Without including any image, retype the records word for word.

=== Dataset excerpts ===

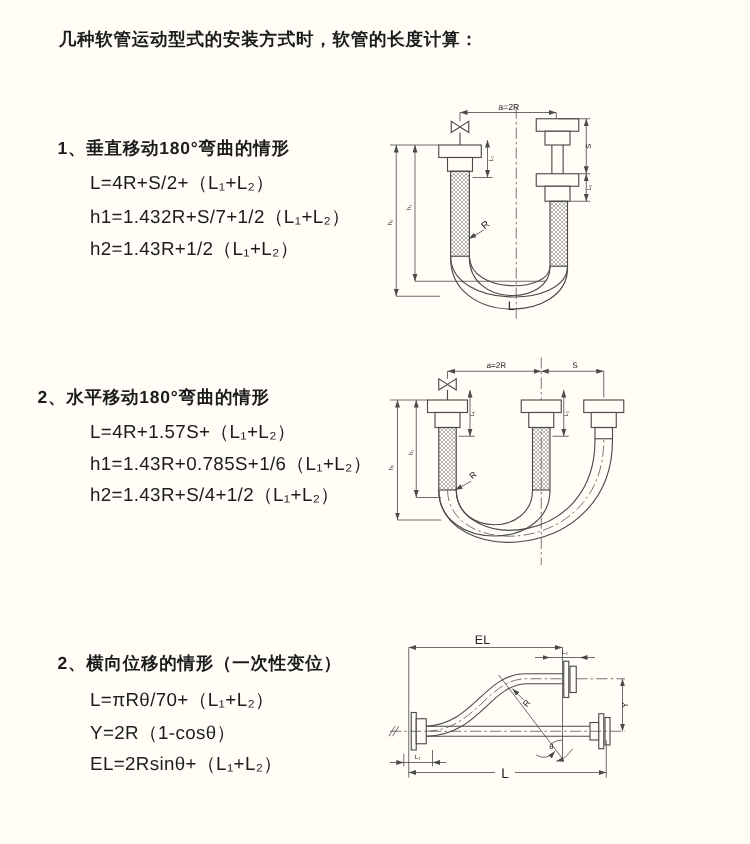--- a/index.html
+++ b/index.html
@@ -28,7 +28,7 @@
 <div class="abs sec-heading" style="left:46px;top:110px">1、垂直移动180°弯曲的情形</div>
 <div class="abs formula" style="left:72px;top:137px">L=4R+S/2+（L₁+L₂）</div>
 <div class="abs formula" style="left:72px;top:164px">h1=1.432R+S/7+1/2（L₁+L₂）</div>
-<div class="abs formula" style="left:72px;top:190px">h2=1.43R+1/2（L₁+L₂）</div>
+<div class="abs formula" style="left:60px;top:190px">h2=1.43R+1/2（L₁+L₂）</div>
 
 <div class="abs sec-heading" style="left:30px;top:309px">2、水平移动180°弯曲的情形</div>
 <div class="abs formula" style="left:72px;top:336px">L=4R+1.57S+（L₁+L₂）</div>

===

__Answer box__.
--- a/index.html
+++ b/index.html
@@ -28,7 +28,7 @@
 <div class="abs sec-heading" style="left:46px;top:110px">1、垂直移动180°弯曲的情形</div>
 <div class="abs formula" style="left:72px;top:137px">L=4R+S/2+（L₁+L₂）</div>
 <div class="abs formula" style="left:72px;top:164px">h1=1.432R+S/7+1/2（L₁+L₂）</div>
-<div class="abs formula" style="left:72px;top:190px">h2=1.43R+1/2（L₁+L₂）</div>
+<div class="abs formula" style="left:60px;top:190px">h2=1.43R+1/2（L₁+L₂）</div>
 
 <div class="abs sec-heading" style="left:30px;top:309px">2、水平移动180°弯曲的情形</div>
 <div class="abs formula" style="left:72px;top:336px">L=4R+1.57S+（L₁+L₂）</div>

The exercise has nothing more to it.